Simon Johnson from SlingShot

SlingShot are a games company with a global reputation, led by Simon Johnson and Simon Evans. Based in Bristol, they produce pervasive games, in a range of forms: from live events to mobile phone apps to high tech locative games and city centre festivals. Much of their work is a hybrid of technology mediated and live interaction, with a significant emphasis on context and location.

The two creative leads, Simons Johnson and Evans, have both been independently engaged with pervasive games for a number of years and bring complementary skills and experience to the partnership.

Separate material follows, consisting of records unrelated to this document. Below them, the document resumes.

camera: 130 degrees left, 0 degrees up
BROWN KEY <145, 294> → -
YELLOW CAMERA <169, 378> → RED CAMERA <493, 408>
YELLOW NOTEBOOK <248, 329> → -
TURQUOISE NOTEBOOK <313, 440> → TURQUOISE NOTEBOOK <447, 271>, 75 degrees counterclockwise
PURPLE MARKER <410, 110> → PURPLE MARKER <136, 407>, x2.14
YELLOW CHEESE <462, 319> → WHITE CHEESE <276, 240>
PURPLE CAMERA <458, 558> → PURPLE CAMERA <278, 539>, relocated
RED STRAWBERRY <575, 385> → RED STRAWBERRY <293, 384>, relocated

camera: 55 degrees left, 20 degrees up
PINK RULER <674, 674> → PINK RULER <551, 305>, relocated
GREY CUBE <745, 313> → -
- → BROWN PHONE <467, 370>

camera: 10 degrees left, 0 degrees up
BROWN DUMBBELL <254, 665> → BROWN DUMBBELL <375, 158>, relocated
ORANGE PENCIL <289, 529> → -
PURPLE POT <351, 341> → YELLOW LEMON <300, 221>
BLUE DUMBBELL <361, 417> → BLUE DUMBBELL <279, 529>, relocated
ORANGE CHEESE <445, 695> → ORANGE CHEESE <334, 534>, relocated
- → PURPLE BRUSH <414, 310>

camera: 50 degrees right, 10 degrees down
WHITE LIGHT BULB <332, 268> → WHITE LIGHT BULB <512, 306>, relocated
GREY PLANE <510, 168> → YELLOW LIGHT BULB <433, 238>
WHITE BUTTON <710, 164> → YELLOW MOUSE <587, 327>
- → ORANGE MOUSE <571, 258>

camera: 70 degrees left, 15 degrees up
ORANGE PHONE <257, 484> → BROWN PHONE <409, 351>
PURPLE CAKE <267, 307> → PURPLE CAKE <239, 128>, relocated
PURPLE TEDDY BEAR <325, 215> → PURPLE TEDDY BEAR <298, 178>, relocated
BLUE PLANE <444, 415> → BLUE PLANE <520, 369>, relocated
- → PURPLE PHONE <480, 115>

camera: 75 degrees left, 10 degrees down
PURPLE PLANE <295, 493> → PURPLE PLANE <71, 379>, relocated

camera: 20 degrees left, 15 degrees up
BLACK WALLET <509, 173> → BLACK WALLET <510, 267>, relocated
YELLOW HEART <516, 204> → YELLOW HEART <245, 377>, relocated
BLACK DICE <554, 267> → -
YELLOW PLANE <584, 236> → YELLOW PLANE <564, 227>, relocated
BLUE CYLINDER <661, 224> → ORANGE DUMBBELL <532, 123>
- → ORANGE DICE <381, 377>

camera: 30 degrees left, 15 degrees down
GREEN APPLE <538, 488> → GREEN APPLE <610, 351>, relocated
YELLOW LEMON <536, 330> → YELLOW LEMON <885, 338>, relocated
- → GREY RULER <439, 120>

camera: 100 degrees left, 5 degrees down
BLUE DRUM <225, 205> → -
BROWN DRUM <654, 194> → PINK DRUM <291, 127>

Simon Johnson trained as a designer and has a background in animation, giant puppetry and performance. After a number of years running Circumnavigate, an award winning youth focused digital agency, Simon spent several years for Blast Theory delivering games at international arts festivals and events. It was during this period that Simon set up the iglab, the world’s first pervasive games play-testing lab. That led to the creation of igfest our international street games festival. Since 2010 Simon has been directing 2.8 Hours Later, Slingshot’s hit zombie chase game. With more than 50,000 players to date 2.8 Hours later is the worlds biggest street game.